Red Bend Software
- Company type: Private
- Industry: Software Communication Systems Information Technology
- Founded: April 1999 (Rosh Ha'ayin, Israel)
- Headquarters: Waltham, MA, United States
- Key people: Yoram Salinger (President & CEO)
- Products: FOTA (technology)
- Website: www.redbend.com

= Red Bend Software =

Israeli mobile software management company

Red Bend Software was a software company providing mobile software management technology to mobile phone manufacturers and operators. Its software was deployed by handset manufacturers including Kyocera, LG Electronics, Motorola, Sharp, Sony Mobile and ZTE, as well as customers in the M2M, automotive and enterprise markets. Harman International Industries acquired the company in January 2015. The company's initial funding was provided by Carmel Ventures.

==History==
The company was first established in 1999, in Rosh Ha'ayin, Israel, and by the following year had finalised the beta of its future technology, vCurrent, and signed its first agreement with BackWeb Technologies. Red Bend completed its first round of venture funding in 2000. In 2003, the corporate headquarters were located in Boston, Massachusetts, with research and development continuing in Israel.
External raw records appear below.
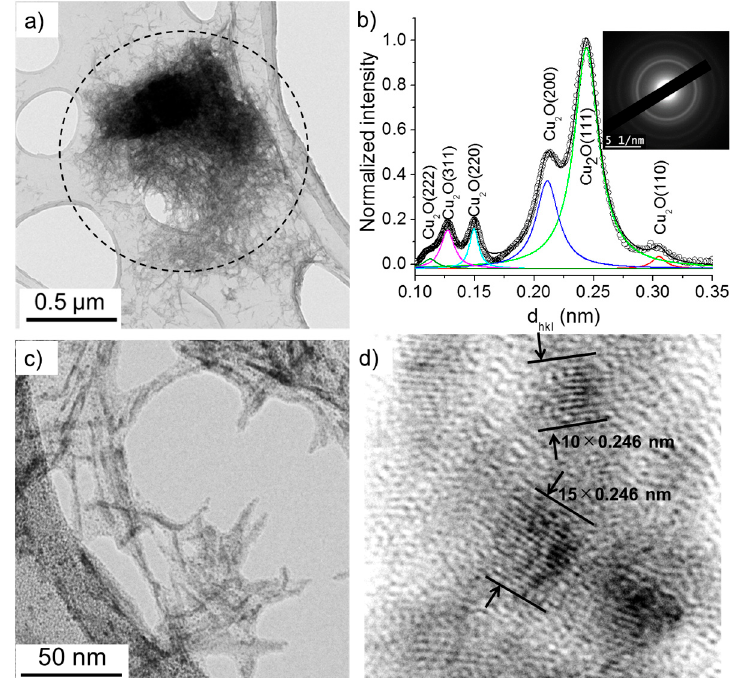
Figure 8. ( a ) TEM images of nanowires synthesized in deionized water ( σ 0 = 2 µS/cm) and ( b ) the corresponding selected area electron diffraction (SAED) pattern (performed on the encircled zone in ( a )) radially integrated spectrum. ( c ) and ( d ) show the HR-TEM images of nanowires.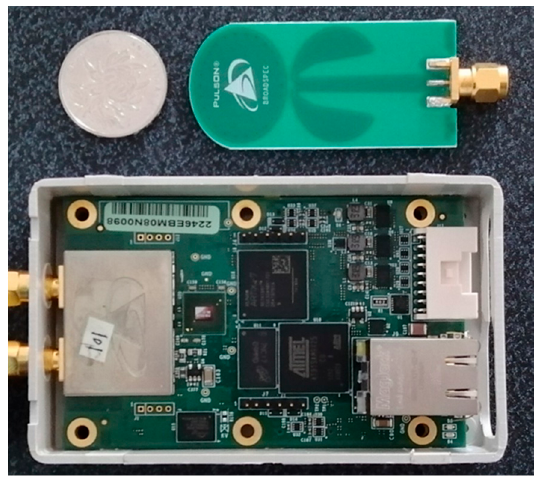
Figure 3. The BroadSpec planar elliptical dipole antenna (top) and Pulson P440 IR-UWB radar (bottom) that we used in our experiments.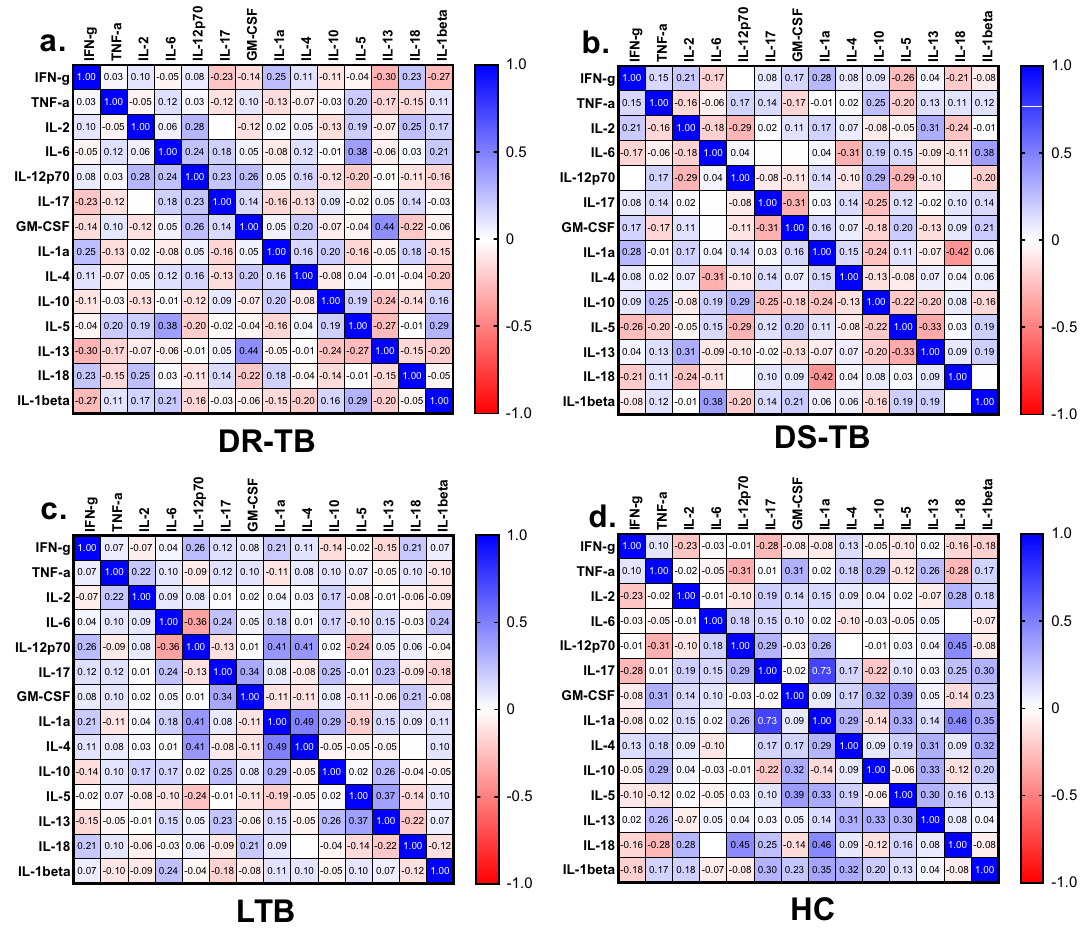
Figure 6. Correlation matrix using spearman rank correlation between the measured cytokines of the study groups, a. DR-TB, b. DS-TB, c. LTB and d.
In 2010, Red Bend Software acquired VirtualLogix, developers of mobile virtualisation software. Red Bend was itself acquired by Harman International Industries in 2015. Red Bend has held membership of the Open Mobile Alliance since 2010.

== Locations ==
Red Bend is headquartered in Waltham, MA in the United States. The company has offices in Israel, the United Kingdom, France, China, Japan, and South Korea.

== Products ==
Red Bend's vRapid Mobile(R) supports FOTA updating as well as software component management, also known as SCOTA (Software Components OTA).

Red Bend's vDirect Mobile(TM) is an OMA DM-based device management client.